We have got a very lot of Arabs here at the moment.
On enquiry it turns out that they are mostly Saudis, and they are here because the visa restrictions for tourists have been relaxed lately.
I think this is a brilliant idea and would be entirely up for allowing holiday visas for anybody who wants one. You can never have too many people wanting to give you their money.
it is a bit odd to see so many women dressed in black bags, though. I have never quite understood the thinking behind this one, nor why, once you do not absolutely have to, you would continue to wear one, except that I concede it saves a lot of futile attempts to look smart. I am having to control my impulses to harangue them about fighting for equality and rising up from under the patriarchal boot of oppression, but it would be futile in any case since most of them don’t speak English. Several of their husbands have been a bit nonplussed at finding themselves chauffeured by a non-male driver, but mostly have settled to the idea and seem to have decided to treat me as an honorary bloke for the duration. At least one woman, dispatched back to her hotel alone, was utterly thrilled by the idea, and kept saying again and again, in tones of delighted joy: You woman drive! You woman! Well done, well done.
I nodded and smiled, modestly.
Anyway, it is nice to have become suddenly multicultural, not least because they are all dripping in cash, and finding change for fifty pound notes has suddenly become a thing again.
Today the sun is shining, and it is absolutely about time. The second lot of washing is drying in the garden. Oliver has been for a haircut, and I am functioning at something of a low ebb due to an irritating migraine headache. This is not being helped by the brilliant sunshine dancing merrily on the lake, but I am jolly well not going to miss any of it. We have been very short of Vitamin D just lately.

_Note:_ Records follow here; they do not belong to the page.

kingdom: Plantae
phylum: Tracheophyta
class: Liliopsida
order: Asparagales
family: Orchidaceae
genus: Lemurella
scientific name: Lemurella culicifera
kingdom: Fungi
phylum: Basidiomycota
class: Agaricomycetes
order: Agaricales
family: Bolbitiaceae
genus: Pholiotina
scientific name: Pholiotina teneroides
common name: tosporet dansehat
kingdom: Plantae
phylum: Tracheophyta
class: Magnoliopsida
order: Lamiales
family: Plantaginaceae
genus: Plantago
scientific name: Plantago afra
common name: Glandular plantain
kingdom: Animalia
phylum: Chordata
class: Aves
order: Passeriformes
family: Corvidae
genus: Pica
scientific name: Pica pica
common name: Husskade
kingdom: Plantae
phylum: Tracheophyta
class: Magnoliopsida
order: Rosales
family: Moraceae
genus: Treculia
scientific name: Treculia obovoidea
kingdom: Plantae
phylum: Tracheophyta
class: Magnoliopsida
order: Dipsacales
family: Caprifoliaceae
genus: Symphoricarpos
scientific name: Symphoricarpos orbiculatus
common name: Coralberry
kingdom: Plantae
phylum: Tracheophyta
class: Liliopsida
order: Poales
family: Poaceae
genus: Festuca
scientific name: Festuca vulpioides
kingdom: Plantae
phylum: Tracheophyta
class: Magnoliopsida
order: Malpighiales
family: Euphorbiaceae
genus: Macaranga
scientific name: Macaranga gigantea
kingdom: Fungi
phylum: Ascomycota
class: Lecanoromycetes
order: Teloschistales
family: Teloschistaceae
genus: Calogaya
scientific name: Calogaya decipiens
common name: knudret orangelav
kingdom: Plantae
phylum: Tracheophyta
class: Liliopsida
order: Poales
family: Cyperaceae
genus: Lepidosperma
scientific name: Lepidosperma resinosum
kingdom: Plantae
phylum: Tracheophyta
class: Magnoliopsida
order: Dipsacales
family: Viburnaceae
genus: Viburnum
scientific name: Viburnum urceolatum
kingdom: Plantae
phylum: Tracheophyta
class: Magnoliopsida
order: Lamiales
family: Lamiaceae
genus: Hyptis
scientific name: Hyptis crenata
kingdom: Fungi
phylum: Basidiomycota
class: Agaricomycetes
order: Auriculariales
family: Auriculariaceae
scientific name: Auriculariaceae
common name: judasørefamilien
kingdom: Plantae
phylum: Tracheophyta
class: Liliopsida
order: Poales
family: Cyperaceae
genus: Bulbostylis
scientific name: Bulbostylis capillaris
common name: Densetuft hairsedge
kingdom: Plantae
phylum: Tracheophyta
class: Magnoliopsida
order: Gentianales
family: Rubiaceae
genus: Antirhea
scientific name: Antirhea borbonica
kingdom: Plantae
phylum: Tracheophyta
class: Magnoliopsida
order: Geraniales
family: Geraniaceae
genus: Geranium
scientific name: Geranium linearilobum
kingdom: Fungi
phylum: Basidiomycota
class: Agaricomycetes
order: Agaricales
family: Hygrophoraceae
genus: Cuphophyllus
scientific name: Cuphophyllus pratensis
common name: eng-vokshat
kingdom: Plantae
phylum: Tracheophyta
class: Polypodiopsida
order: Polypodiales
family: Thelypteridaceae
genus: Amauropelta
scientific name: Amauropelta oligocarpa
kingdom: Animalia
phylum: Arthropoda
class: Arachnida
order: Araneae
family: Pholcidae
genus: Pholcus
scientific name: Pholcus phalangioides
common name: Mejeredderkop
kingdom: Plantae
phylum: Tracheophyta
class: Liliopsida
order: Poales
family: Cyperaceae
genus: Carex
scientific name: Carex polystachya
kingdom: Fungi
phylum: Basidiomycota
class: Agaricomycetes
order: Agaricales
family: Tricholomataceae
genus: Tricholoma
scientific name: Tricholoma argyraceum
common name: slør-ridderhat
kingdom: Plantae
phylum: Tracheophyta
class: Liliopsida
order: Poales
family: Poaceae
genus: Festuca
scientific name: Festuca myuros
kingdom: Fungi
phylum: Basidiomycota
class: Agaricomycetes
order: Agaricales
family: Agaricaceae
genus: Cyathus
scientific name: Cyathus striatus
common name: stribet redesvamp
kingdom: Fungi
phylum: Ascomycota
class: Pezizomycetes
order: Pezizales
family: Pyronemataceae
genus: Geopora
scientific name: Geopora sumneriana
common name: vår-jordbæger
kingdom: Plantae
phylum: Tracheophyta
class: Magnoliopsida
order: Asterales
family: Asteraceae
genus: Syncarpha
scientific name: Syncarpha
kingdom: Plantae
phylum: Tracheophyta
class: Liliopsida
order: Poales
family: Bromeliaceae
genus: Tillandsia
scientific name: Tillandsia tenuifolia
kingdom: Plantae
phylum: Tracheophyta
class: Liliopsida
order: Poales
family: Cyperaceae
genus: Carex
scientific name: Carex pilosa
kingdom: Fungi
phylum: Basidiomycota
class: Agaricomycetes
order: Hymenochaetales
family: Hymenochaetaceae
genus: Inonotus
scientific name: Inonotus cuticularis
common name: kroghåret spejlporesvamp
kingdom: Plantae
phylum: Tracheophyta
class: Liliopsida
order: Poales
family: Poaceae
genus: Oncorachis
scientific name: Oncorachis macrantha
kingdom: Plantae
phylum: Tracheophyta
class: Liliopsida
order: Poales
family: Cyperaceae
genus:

I am sorry to say that our suspicions about Rosie’s Interesting Condition are becoming more and more confirmed as time goes on. My current gloomy expectation is that she will probably have one enormous fat puppy and love it so passionately that its fur will all be licked away by the time we are trying to find it a Loving Forever Home. She is practising on Roger Poopy at the moment, much to his irritation. He has had a neglected youth, and is about as tactile as a basking Great White.
In other news, we have had a tiresome email from British Rail telling us that they have decided to make random and unpredictable changes to their timetable over the next few weeks, and Oliver’s booked journey to Birmingham, being the first leg of his trip to Canada next weekend, might or might not happen after all, please don’t hang up your call is important to us, we will probably let you know if the train decides to show up.
With sublime indifference they have said we can get a different train if there is one, which there might or might not be, and we will all find out next week. Probably.
There is no hellfire too scorching for those responsible. I can only say how very glad I am that we have not yet reached the state of environmentally-virtuous dependence when we might actually be truly at the mercy of public transport networks.
If we need to take him down in the camper van then we can.
I do not think I am inclined to surrender my carbon footprint just yet.